*WHAT TO PRODUCE*:
Write out every line of the records below, keeping each one unchanged and in its original order.

==== DATASET EXTRACT

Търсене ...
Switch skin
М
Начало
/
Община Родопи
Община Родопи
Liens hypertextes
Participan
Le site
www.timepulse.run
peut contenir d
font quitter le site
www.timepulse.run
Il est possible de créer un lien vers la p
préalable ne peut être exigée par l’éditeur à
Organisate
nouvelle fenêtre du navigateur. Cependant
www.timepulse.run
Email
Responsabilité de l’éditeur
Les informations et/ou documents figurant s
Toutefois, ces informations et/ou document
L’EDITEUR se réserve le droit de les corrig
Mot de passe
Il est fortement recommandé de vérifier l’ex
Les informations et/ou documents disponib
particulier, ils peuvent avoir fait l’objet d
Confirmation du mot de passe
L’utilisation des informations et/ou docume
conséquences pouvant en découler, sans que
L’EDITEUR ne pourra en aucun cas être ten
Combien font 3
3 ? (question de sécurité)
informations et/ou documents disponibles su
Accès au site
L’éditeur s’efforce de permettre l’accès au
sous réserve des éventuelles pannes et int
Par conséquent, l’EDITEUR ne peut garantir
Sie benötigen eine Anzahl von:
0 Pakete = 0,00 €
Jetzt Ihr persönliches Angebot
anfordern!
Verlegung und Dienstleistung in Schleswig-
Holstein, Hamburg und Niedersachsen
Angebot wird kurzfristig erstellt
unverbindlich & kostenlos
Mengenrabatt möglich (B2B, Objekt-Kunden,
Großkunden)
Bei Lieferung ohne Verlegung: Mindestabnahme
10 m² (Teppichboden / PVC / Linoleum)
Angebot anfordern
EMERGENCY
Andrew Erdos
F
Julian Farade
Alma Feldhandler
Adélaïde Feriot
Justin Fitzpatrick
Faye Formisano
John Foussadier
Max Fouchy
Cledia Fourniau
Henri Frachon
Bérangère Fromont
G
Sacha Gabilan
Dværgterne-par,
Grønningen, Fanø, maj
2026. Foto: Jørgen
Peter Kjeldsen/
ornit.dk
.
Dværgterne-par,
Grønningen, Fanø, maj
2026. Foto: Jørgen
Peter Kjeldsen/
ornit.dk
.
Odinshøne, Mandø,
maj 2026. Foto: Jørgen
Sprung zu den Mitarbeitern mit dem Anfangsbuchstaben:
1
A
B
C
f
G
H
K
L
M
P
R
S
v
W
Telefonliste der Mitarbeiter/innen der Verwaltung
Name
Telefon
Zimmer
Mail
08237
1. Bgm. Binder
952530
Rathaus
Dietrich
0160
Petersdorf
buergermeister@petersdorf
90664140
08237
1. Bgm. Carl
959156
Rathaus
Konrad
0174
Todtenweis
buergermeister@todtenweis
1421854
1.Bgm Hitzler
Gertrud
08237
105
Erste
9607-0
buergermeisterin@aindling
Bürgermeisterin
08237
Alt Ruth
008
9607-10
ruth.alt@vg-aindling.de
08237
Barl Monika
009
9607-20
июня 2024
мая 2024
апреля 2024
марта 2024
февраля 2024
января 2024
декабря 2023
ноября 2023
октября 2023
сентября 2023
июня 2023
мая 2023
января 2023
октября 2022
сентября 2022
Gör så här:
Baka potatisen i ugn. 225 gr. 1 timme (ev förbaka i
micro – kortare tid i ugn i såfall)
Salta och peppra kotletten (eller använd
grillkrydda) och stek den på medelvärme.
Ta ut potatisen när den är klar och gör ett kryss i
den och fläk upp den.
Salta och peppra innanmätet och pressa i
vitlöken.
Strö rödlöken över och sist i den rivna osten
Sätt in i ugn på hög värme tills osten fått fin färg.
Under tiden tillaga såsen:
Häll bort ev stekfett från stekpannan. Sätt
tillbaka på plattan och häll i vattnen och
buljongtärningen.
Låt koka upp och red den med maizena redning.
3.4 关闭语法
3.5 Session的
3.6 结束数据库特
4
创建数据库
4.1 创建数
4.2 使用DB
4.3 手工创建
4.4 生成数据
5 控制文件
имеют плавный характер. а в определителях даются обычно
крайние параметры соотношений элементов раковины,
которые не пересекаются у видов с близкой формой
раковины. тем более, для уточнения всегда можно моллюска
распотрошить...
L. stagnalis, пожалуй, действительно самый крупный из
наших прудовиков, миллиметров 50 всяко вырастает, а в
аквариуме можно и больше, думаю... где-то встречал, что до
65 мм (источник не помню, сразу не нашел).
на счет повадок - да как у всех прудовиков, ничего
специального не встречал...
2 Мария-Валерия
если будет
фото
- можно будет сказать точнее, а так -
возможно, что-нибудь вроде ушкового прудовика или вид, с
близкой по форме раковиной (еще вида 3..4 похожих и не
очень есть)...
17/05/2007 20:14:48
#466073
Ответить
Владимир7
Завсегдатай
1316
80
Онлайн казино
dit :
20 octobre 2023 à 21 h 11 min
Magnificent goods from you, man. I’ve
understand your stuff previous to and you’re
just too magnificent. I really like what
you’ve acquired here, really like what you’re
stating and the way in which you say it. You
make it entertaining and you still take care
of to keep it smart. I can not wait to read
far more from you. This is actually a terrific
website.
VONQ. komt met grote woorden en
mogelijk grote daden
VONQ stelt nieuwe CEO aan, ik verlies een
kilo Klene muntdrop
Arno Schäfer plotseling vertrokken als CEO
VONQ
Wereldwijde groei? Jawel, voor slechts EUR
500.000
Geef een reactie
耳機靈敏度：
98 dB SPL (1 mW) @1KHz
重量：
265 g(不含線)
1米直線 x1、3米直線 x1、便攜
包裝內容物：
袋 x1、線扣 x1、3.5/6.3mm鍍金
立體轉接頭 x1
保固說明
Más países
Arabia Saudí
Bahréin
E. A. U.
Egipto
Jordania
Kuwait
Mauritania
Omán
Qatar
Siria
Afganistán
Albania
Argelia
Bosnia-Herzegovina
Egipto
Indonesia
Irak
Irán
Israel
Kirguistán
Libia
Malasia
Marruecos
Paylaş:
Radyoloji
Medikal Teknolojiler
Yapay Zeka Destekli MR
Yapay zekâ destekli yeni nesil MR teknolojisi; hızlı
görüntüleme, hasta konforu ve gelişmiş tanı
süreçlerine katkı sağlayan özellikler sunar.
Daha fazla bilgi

========

*ANSWER AREA*:
Търсене ...
Switch skin
М
Начало
/
Община Родопи
Община Родопи
Liens hypertextes
Participan
Le site
www.timepulse.run
peut contenir d
font quitter le site
www.timepulse.run
Il est possible de créer un lien vers la p
préalable ne peut être exigée par l’éditeur à
Organisate
nouvelle fenêtre du navigateur. Cependant
www.timepulse.run
Email
Responsabilité de l’éditeur
Les informations et/ou documents figurant s
Toutefois, ces informations et/ou document
L’EDITEUR se réserve le droit de les corrig
Mot de passe
Il est fortement recommandé de vérifier l’ex
Les informations et/ou documents disponib
particulier, ils peuvent avoir fait l’objet d
Confirmation du mot de passe
L’utilisation des informations et/ou docume
conséquences pouvant en découler, sans que
L’EDITEUR ne pourra en aucun cas être ten
Combien font 3
3 ? (question de sécurité)
informations et/ou documents disponibles su
Accès au site
L’éditeur s’efforce de permettre l’accès au
sous réserve des éventuelles pannes et int
Par conséquent, l’EDITEUR ne peut garantir
Sie benötigen eine Anzahl von:
0 Pakete = 0,00 €
Jetzt Ihr persönliches Angebot
anfordern!
Verlegung und Dienstleistung in Schleswig-
Holstein, Hamburg und Niedersachsen
Angebot wird kurzfristig erstellt
unverbindlich & kostenlos
Mengenrabatt möglich (B2B, Objekt-Kunden,
Großkunden)
Bei Lieferung ohne Verlegung: Mindestabnahme
10 m² (Teppichboden / PVC / Linoleum)
Angebot anfordern
EMERGENCY
Andrew Erdos
F
Julian Farade
Alma Feldhandler
Adélaïde Feriot
Justin Fitzpatrick
Faye Formisano
John Foussadier
Max Fouchy
Cledia Fourniau
Henri Frachon
Bérangère Fromont
G
Sacha Gabilan
Dværgterne-par,
Grønningen, Fanø, maj
2026. Foto: Jørgen
Peter Kjeldsen/
ornit.dk
.
Dværgterne-par,
Grønningen, Fanø, maj
2026. Foto: Jørgen
Peter Kjeldsen/
ornit.dk
.
Odinshøne, Mandø,
maj 2026. Foto: Jørgen
Sprung zu den Mitarbeitern mit dem Anfangsbuchstaben:
1
A
B
C
f
G
H
K
L
M
P
R
S
v
W
Telefonliste der Mitarbeiter/innen der Verwaltung
Name
Telefon
Zimmer
Mail
08237
1. Bgm. Binder
952530
Rathaus
Dietrich
0160
Petersdorf
buergermeister@petersdorf
90664140
08237
1. Bgm. Carl
959156
Rathaus
Konrad
0174
Todtenweis
buergermeister@todtenweis
1421854
1.Bgm Hitzler
Gertrud
08237
105
Erste
9607-0
buergermeisterin@aindling
Bürgermeisterin
08237
Alt Ruth
008
9607-10
ruth.alt@vg-aindling.de
08237
Barl Monika
009
9607-20
июня 2024
мая 2024
апреля 2024
марта 2024
февраля 2024
января 2024
декабря 2023
ноября 2023
октября 2023
сентября 2023
июня 2023
мая 2023
января 2023
октября 2022
сентября 2022
Gör så här:
Baka potatisen i ugn. 225 gr. 1 timme (ev förbaka i
micro – kortare tid i ugn i såfall)
Salta och peppra kotletten (eller använd
grillkrydda) och stek den på medelvärme.
Ta ut potatisen när den är klar och gör ett kryss i
den och fläk upp den.
Salta och peppra innanmätet och pressa i
vitlöken.
Strö rödlöken över och sist i den rivna osten
Sätt in i ugn på hög värme tills osten fått fin färg.
Under tiden tillaga såsen:
Häll bort ev stekfett från stekpannan. Sätt
tillbaka på plattan och häll i vattnen och
buljongtärningen.
Låt koka upp och red den med maizena redning.
3.4 关闭语法
3.5 Session的
3.6 结束数据库特
4
创建数据库
4.1 创建数
4.2 使用DB
4.3 手工创建
4.4 生成数据
5 控制文件
имеют плавный характер. а в определителях даются обычно
крайние параметры соотношений элементов раковины,
которые не пересекаются у видов с близкой формой
раковины. тем более, для уточнения всегда можно моллюска
распотрошить...
L. stagnalis, пожалуй, действительно самый крупный из
наших прудовиков, миллиметров 50 всяко вырастает, а в
аквариуме можно и больше, думаю... где-то встречал, что до
65 мм (источник не помню, сразу не нашел).
на счет повадок - да как у всех прудовиков, ничего
специального не встречал...
2 Мария-Валерия
если будет
фото
- можно будет сказать точнее, а так -
возможно, что-нибудь вроде ушкового прудовика или вид, с
близкой по форме раковиной (еще вида 3..4 похожих и не
очень есть)...
17/05/2007 20:14:48
#466073
Ответить
Владимир7
Завсегдатай
1316
80
Онлайн казино
dit :
20 octobre 2023 à 21 h 11 min
Magnificent goods from you, man. I’ve
understand your stuff previous to and you’re
just too magnificent. I really like what
you’ve acquired here, really like what you’re
stating and the way in which you say it. You
make it entertaining and you still take care
of to keep it smart. I can not wait to read
far more from you. This is actually a terrific
website.
VONQ. komt met grote woorden en
mogelijk grote daden
VONQ stelt nieuwe CEO aan, ik verlies een
kilo Klene muntdrop
Arno Schäfer plotseling vertrokken als CEO
VONQ
Wereldwijde groei? Jawel, voor slechts EUR
500.000
Geef een reactie
耳機靈敏度：
98 dB SPL (1 mW) @1KHz
重量：
265 g(不含線)
1米直線 x1、3米直線 x1、便攜
包裝內容物：
袋 x1、線扣 x1、3.5/6.3mm鍍金
立體轉接頭 x1
保固說明
Más países
Arabia Saudí
Bahréin
E. A. U.
Egipto
Jordania
Kuwait
Mauritania
Omán
Qatar
Siria
Afganistán
Albania
Argelia
Bosnia-Herzegovina
Egipto
Indonesia
Irak
Irán
Israel
Kirguistán
Libia
Malasia
Marruecos
Paylaş:
Radyoloji
Medikal Teknolojiler
Yapay Zeka Destekli MR
Yapay zekâ destekli yeni nesil MR teknolojisi; hızlı
görüntüleme, hasta konforu ve gelişmiş tanı
süreçlerine katkı sağlayan özellikler sunar.
Daha fazla bilgi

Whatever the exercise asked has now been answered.